[Stored dataset entries]
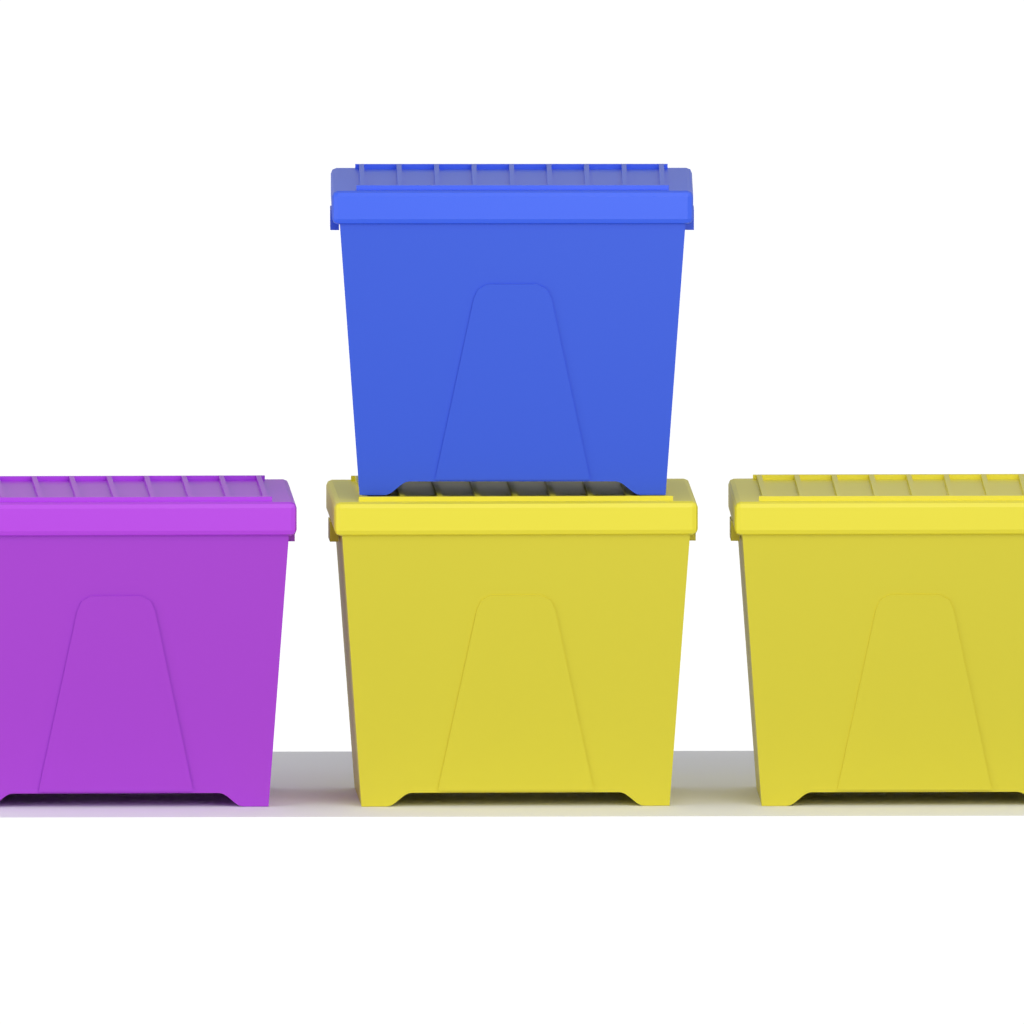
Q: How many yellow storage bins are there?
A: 2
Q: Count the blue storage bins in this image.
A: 1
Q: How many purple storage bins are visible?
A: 1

◆ **WHAT IS EXPECTED**:
Rewrite the lines of the data above, changing "storage bins" to "containers" everywhere and keeping the rest the same. Leave out the pictures.

◆ **SOLUTION FOR THIS EXERCISE**:
Q: How many yellow containers are there?
A: 2
Q: Count the blue containers in this image.
A: 1
Q: How many purple containers are visible?
A: 1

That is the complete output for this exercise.